### What you are asked to do
Copy the records word for word, omitting all pictures.
*** Excerpted records Section Begins ***
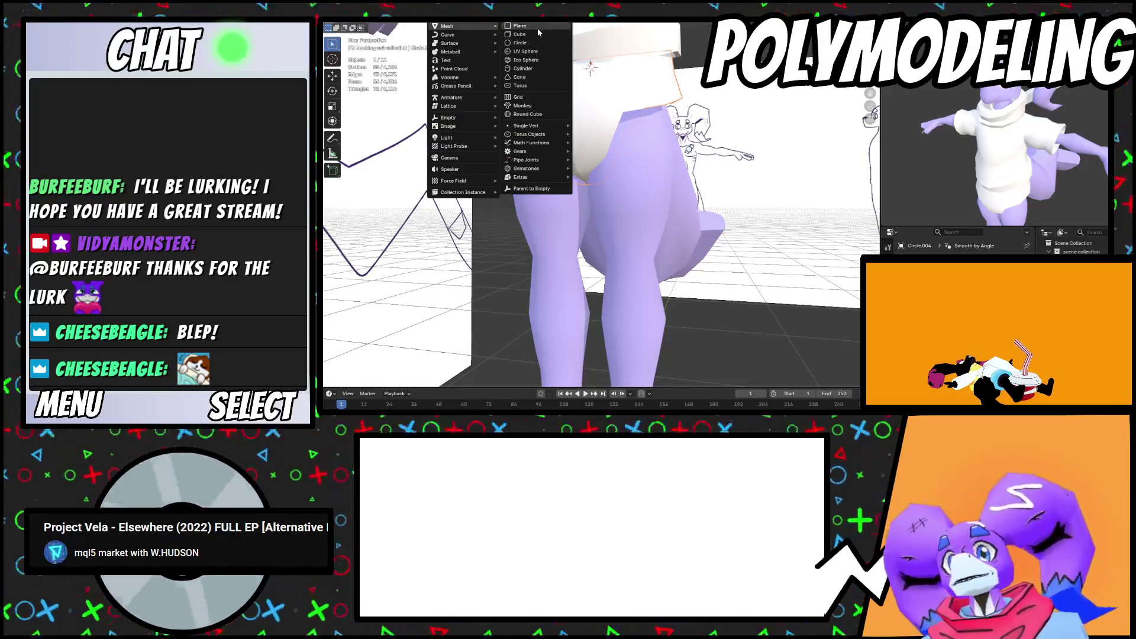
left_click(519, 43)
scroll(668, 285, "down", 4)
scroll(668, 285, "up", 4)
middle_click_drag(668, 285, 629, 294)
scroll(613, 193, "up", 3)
*** Excerpted records Section Ends ***
### Solution for this task
left_click(519, 43)
scroll(668, 285, "down", 4)
scroll(668, 285, "up", 4)
middle_click_drag(668, 285, 629, 294)
scroll(613, 193, "up", 3)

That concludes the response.